I suppose it was more than ten years ago that the waiters at the café I was managing started telling me about “Raves.” These were all-night, drug-infested parties where the music was loud and, to my Bach-attuned ears, obnoxious, the incidences of copulation or near-copulation many, and the over-doses not uncommon. They were called “Raves” because the kids were so high they were raving mad. I thought of these raves when I read Bill Donohue’s screed in the Washington Post’s “On Faith” columns yesterday.

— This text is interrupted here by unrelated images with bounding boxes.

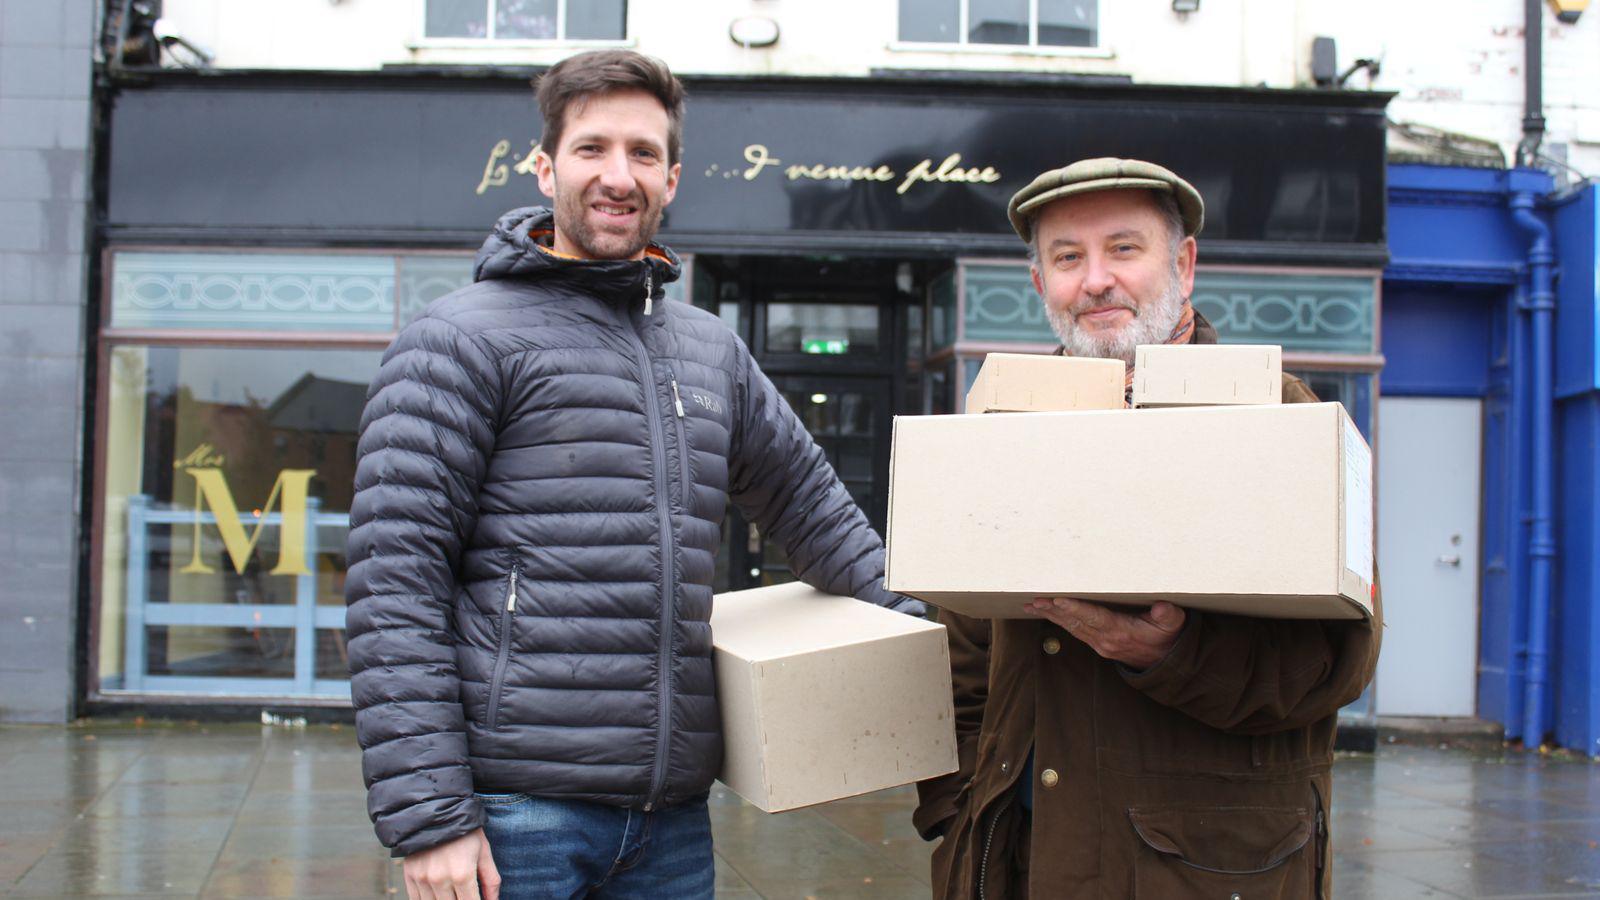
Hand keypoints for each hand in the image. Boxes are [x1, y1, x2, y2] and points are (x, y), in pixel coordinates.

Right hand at [403, 828, 499, 899]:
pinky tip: (438, 895)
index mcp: (463, 874)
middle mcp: (440, 879)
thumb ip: (490, 880)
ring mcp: (422, 878)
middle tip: (465, 894)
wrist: (436, 808)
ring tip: (453, 893)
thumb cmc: (466, 830)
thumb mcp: (484, 852)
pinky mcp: (410, 875)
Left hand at [1025, 597, 1185, 669]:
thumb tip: (1161, 608)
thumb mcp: (1173, 625)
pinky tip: (1046, 612)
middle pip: (1075, 622)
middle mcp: (1105, 640)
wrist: (1165, 664)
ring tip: (1031, 605)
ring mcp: (1099, 644)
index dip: (1076, 608)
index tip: (1058, 600)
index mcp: (1121, 631)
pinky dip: (1059, 620)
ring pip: (1071, 627)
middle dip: (1054, 611)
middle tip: (1035, 600)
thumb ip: (1168, 615)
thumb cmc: (1167, 637)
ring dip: (1051, 615)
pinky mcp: (1097, 644)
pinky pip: (1074, 630)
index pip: (1094, 617)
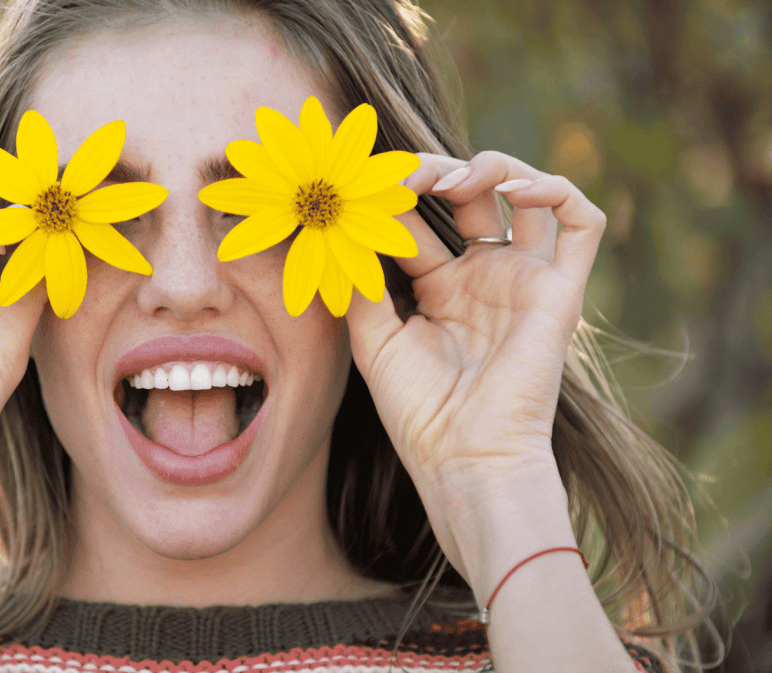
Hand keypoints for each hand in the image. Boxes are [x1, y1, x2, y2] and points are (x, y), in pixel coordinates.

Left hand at [345, 151, 605, 571]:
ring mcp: (523, 281)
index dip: (394, 197)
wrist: (465, 460)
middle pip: (469, 197)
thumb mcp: (372, 336)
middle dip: (435, 173)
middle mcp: (484, 277)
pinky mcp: (561, 292)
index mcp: (441, 289)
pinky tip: (510, 188)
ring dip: (492, 168)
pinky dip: (554, 190)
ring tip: (451, 178)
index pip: (420, 220)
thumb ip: (360, 280)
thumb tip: (339, 224)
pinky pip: (580, 223)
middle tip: (402, 174)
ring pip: (527, 195)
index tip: (361, 185)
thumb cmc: (418, 410)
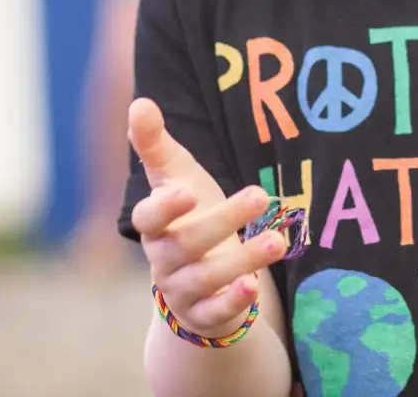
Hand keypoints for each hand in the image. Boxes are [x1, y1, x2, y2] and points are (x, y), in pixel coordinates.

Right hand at [127, 98, 287, 338]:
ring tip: (278, 240)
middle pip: (187, 244)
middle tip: (260, 195)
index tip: (187, 192)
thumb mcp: (176, 178)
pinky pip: (215, 313)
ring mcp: (183, 290)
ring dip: (242, 259)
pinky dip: (232, 302)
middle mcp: (163, 260)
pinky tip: (253, 286)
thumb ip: (156, 144)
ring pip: (206, 279)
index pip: (148, 219)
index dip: (164, 207)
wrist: (201, 277)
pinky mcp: (205, 315)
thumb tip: (139, 102)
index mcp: (155, 226)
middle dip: (223, 221)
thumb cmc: (189, 216)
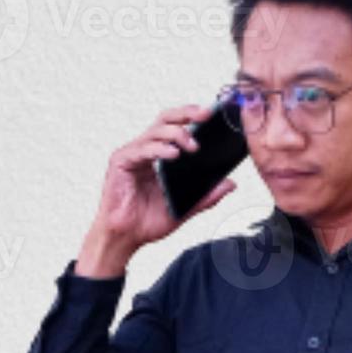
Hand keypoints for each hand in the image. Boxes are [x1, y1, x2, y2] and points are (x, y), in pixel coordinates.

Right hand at [79, 104, 238, 273]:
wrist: (126, 238)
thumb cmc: (148, 221)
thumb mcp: (185, 207)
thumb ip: (206, 195)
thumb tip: (231, 184)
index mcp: (159, 156)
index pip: (176, 127)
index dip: (192, 117)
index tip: (213, 114)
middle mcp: (145, 150)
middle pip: (165, 120)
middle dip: (186, 113)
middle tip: (206, 115)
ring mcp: (132, 154)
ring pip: (156, 131)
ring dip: (177, 134)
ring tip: (193, 146)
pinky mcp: (120, 162)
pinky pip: (142, 149)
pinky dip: (159, 149)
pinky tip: (173, 154)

Here is how he begins: “There are many ways cultural nihilists are busy trying to sabotage America these days: multiculturalism is used as a club to beat down Western civilization in the classroom; sexual libertines seek to upend the cultural order by attacking religion; artists use their artistic freedoms to mock Christianity; Hollywood relentlessly insults people of faith; activist left-wing legal groups try to scrub society free of the public expression of religion; elements in the Democratic party demonstrate an animus against Catholicism; and secular-minded malcontents within Catholicism and Protestantism seek to sabotage their religion from the inside.” Nihilists. Sabotage. Beat down. All of it finishing with that dark, McCarthyite fear of traitors working “from the inside.” This is raving mad.
I am sure that what struck most people about Donohue’s column, which is evidently recapitulation of themes from a book he is promoting, was his relentless indictment of “secularists.” He writes, “Yesterday’s radicals wanted to tear down the economic structure of capitalism and replace it with socialism, and eventually communism. Today’s radicals are intellectually spent: they want to annihilate American culture, having absolutely nothing to put in its place. In that regard, these moral anarchists are an even bigger menace than the Marxists who came before them.” He equates gay activists with the Marquis de Sade and claims their primary motivation is a “pathological hatred of Christianity.” He complains that Hollywood no longer makes pro-Christian movies except, of course, Mel Gibson who got “run out of town.” (Not, of course, because of the movie but because during an arrest he unloaded, on tape, a catalogue of anti-Semitic tropes that would have done Father Coughlin proud.) Donohue says of the ACLU: “Lying about their real motives, they say their fidelity is to the Constitution.” And on and on. Nothing new here except the even higher decibel levels of paranoia cum nostalgia that has long been Donohue’s calling card.
I think much of this is unfair. I do not see anyone who wants to “annihilate American culture” although the titans of Wall Street did a pretty good job of crippling it. I think the ACLU is misguided but I think they are sincere in their very different reading of the First Amendment, and I see why reading a few columns by Donohue would convince many to write a check to the ACLU. He says that pro-life Catholics are not welcome in the Democratic Party but I have not been shown the door and, much more importantly, neither has Sen. Bob Casey.
But, what is really problematic with Donohue’s screed is not his caricature of contemporary culture but his caricature of Catholicism, although it is worth noting that Cardinal Francis George, in his new book The Difference God Makes: A Catholic Vision of Faith, Communion, and Culture, makes the point that following the Master, we must love the culture we seek to evangelize. Donohue’s words are the words of a Puritan not a Catholic. We Catholics have confidence that we bring Christ to the world and to the culture, that in our encounters with the lost and the poor we find a privileged place for the operation of grace, we have, in a word, hope. Donohue’s dark vision neither sees any hope nor encourages any hope.
I was having a conversation with Msgr. Lorenzo Albacete the other day about an event being sponsored by Crossroads Cultural Center tonight in New York to present Cardinal George’s book. I encourage anyone in the NYC area to attend. At one point in our conversation, Msgr. Albacete said that one of the problems with our culture today is that we have lost the “taste for life” and that the Church must find a way to rekindle that taste if we want to invite people to “taste and see the goodness of the Lord,” that is, if we want to evangelize. Catholics are not Puritans. Cardinal George grasps the fact. Pope Benedict grasps that fact. Alas, Bill Donohue is too busy being angry to even notice it.